◆ ACTIVITY ◆
Output range, inclusive: from the line containing "right eye: (94, 42)" to the line containing "left eye: (111, 42)". Restate those lines from the data below word for word and only those.
-- Opening Marker --
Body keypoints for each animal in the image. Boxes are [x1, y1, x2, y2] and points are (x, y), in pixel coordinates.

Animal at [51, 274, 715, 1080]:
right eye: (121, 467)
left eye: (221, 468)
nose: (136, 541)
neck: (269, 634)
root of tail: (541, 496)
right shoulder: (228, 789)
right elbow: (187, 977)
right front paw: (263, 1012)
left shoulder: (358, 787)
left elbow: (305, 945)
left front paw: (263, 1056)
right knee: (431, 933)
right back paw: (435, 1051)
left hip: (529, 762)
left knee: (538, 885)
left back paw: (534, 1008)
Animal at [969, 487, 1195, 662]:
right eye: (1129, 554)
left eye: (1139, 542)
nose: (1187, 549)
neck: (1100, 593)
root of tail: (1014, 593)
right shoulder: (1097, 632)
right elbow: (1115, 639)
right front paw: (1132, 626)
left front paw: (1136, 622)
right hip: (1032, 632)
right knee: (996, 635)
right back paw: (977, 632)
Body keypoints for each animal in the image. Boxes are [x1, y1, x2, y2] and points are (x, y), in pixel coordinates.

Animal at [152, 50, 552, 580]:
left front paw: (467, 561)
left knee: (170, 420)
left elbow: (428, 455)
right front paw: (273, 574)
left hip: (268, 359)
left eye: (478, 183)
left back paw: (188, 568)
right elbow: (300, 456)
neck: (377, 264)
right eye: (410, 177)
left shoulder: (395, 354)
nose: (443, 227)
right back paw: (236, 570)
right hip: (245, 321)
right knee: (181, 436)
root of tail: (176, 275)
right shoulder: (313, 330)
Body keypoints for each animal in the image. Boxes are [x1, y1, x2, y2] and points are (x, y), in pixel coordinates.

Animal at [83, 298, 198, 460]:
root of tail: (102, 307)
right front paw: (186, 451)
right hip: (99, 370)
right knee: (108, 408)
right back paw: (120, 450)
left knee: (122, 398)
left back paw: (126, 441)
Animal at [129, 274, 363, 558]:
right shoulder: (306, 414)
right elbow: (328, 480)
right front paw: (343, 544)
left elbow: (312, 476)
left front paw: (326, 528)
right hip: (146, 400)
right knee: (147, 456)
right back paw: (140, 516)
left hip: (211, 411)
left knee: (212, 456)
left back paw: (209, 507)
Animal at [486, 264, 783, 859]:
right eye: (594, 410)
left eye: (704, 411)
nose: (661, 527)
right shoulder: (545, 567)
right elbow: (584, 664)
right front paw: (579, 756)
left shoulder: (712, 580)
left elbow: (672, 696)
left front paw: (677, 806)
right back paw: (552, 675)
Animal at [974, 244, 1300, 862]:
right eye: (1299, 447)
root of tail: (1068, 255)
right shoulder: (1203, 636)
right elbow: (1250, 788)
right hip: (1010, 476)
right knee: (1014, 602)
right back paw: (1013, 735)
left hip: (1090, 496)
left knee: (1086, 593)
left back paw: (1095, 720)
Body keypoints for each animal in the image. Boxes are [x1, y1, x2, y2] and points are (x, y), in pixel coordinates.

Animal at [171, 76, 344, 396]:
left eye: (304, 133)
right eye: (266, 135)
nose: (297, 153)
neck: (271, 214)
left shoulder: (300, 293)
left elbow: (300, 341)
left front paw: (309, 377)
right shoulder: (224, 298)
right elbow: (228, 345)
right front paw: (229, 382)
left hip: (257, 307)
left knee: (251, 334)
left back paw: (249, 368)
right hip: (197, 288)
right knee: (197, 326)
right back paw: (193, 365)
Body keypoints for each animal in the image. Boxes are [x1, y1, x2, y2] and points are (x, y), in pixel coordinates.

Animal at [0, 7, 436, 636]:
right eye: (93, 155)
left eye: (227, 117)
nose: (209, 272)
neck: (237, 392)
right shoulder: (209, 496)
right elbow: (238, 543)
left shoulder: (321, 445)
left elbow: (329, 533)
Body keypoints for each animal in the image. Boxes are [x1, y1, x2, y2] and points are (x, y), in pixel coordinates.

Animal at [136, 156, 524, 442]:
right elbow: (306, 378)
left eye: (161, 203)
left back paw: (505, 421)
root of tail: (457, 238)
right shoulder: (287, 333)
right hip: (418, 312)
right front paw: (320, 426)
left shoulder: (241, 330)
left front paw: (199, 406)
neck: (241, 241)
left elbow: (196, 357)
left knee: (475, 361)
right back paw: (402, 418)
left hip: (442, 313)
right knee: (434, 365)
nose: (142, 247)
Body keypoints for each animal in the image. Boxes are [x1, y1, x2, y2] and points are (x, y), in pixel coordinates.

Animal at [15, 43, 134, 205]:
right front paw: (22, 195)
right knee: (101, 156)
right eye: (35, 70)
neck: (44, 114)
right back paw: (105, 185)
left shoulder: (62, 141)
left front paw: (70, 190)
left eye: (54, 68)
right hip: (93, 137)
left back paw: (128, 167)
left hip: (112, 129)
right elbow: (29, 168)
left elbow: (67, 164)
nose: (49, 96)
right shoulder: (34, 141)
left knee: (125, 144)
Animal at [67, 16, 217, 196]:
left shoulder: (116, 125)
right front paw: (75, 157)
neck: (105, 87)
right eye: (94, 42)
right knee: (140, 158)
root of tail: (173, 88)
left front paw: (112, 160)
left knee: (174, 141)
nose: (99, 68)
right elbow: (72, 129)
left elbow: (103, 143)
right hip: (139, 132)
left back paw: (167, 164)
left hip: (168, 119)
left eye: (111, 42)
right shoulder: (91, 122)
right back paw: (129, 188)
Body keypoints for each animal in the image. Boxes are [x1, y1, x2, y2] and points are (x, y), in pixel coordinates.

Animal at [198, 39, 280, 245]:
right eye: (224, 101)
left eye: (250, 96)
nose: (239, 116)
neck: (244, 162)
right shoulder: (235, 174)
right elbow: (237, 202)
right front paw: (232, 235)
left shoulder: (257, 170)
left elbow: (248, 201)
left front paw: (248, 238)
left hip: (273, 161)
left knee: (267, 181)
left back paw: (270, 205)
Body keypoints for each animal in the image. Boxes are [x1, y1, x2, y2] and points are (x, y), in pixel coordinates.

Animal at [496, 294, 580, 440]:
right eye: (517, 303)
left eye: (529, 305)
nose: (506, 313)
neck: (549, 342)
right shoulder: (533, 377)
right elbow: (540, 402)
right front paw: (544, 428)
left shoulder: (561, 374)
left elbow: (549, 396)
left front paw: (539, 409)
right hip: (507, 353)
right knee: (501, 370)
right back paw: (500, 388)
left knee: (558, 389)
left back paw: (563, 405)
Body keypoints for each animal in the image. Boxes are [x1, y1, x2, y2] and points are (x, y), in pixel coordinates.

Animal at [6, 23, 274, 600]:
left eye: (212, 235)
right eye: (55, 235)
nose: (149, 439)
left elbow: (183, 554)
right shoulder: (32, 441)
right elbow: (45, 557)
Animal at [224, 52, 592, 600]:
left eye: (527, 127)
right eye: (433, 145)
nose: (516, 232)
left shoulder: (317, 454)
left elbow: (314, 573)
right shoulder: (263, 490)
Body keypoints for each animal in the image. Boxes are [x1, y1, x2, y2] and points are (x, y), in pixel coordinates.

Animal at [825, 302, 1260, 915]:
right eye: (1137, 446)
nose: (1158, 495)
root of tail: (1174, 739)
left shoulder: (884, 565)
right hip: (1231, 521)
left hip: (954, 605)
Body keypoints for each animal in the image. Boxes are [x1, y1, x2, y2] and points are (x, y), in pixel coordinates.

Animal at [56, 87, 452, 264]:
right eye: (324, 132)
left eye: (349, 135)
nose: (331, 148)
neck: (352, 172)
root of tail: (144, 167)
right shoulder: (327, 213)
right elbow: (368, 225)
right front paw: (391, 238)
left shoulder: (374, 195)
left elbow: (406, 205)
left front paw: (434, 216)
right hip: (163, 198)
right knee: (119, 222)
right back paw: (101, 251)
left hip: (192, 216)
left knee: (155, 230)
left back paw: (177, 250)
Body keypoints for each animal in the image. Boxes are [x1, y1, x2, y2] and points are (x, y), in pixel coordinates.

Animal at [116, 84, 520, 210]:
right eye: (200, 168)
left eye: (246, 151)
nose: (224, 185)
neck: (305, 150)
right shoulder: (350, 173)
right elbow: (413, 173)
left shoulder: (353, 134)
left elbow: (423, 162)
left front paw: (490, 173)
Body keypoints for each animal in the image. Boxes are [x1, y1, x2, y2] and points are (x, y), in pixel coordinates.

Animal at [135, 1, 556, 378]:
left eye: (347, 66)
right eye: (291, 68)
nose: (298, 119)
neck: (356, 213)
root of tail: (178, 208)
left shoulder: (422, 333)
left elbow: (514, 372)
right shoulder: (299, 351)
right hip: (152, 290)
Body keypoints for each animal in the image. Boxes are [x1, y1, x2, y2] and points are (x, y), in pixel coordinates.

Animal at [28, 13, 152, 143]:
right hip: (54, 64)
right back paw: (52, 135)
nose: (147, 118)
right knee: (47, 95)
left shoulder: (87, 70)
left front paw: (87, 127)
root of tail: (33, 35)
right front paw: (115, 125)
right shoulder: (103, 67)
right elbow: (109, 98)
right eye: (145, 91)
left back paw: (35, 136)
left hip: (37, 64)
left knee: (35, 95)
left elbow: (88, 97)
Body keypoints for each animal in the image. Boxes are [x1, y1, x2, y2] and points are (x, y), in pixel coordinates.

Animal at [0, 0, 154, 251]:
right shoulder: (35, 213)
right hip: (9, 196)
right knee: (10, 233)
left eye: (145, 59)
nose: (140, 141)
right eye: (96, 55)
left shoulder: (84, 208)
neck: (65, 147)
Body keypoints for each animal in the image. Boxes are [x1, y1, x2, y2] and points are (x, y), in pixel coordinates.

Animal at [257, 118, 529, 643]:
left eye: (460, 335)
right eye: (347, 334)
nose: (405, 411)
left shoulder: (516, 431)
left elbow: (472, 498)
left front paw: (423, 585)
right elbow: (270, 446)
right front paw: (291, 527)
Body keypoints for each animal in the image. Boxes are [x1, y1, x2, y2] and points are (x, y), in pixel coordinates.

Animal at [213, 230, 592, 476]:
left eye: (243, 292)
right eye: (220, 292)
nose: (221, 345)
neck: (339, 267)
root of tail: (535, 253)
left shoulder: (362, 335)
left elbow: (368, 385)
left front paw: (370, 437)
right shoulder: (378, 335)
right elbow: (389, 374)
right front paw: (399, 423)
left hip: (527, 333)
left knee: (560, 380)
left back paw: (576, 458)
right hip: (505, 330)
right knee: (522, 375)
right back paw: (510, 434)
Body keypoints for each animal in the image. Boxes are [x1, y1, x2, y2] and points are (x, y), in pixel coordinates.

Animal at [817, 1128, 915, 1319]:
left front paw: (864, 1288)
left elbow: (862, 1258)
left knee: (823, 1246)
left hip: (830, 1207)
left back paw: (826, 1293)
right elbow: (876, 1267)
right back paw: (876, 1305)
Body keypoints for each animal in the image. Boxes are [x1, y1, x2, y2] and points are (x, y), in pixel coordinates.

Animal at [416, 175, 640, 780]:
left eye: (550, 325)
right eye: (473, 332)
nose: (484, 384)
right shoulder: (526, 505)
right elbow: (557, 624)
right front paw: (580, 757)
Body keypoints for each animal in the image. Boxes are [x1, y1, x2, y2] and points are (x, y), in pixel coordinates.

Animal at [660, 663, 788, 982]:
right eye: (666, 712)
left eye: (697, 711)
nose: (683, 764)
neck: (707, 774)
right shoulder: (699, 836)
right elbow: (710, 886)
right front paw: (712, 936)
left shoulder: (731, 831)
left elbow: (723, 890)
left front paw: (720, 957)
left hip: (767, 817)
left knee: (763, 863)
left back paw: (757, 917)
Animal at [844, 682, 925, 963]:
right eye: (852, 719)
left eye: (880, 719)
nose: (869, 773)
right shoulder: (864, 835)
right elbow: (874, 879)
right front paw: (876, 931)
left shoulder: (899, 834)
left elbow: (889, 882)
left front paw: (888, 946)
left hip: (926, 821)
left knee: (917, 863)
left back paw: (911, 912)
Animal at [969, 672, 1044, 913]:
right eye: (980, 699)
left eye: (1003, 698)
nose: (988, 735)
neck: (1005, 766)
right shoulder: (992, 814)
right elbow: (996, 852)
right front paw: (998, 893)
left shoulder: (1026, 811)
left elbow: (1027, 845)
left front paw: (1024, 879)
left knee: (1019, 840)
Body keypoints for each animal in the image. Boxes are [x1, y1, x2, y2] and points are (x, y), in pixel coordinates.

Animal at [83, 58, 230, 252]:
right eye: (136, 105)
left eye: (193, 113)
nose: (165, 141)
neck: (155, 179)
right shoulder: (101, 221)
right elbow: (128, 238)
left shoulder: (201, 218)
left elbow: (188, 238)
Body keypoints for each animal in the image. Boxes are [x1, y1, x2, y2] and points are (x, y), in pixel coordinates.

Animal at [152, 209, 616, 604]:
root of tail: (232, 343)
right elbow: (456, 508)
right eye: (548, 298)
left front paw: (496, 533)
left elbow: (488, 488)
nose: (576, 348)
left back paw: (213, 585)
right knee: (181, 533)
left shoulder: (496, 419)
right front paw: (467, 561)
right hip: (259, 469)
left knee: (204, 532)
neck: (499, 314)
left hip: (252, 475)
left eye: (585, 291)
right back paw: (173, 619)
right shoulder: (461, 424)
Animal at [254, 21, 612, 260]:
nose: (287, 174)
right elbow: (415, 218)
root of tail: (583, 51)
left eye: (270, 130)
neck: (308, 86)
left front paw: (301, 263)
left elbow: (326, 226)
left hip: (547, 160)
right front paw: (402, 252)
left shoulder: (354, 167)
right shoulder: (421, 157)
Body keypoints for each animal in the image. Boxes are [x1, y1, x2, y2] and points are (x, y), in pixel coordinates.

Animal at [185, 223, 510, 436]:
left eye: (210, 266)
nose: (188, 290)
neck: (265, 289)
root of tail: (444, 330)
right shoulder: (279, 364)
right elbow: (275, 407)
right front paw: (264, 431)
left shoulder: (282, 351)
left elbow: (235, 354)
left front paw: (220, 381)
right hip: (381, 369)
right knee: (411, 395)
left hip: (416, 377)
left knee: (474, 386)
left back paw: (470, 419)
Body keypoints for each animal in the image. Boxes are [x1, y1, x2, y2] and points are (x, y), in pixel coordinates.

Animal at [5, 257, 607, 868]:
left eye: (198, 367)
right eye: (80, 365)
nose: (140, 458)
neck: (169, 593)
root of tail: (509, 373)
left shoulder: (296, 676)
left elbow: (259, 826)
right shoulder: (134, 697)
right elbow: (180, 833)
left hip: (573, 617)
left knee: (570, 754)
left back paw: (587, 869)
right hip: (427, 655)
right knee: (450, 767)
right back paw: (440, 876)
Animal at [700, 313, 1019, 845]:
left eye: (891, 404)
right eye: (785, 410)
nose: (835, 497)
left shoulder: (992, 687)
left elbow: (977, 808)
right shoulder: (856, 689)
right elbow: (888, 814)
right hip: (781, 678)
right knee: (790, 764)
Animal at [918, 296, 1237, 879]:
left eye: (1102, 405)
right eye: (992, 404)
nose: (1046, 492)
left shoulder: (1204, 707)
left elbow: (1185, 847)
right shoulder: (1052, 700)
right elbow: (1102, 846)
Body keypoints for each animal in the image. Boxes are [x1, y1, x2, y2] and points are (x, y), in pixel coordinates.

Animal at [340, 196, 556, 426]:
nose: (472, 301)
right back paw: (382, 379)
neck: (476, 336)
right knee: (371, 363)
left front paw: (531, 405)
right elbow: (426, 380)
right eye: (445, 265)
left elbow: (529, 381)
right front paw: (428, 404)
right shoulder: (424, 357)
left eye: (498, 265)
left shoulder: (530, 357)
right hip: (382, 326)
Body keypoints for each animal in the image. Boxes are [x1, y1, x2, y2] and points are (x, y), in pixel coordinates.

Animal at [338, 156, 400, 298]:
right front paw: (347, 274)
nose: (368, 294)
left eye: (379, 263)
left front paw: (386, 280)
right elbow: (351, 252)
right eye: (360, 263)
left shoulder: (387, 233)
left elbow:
-- Closing Marker --
◆ TASK RESPONSE ◆
right eye: (94, 42)
right knee: (140, 158)
root of tail: (173, 88)
left front paw: (112, 160)
left knee: (174, 141)
nose: (99, 68)
right elbow: (72, 129)
left elbow: (103, 143)
right hip: (139, 132)
left back paw: (167, 164)
left hip: (168, 119)
left eye: (111, 42)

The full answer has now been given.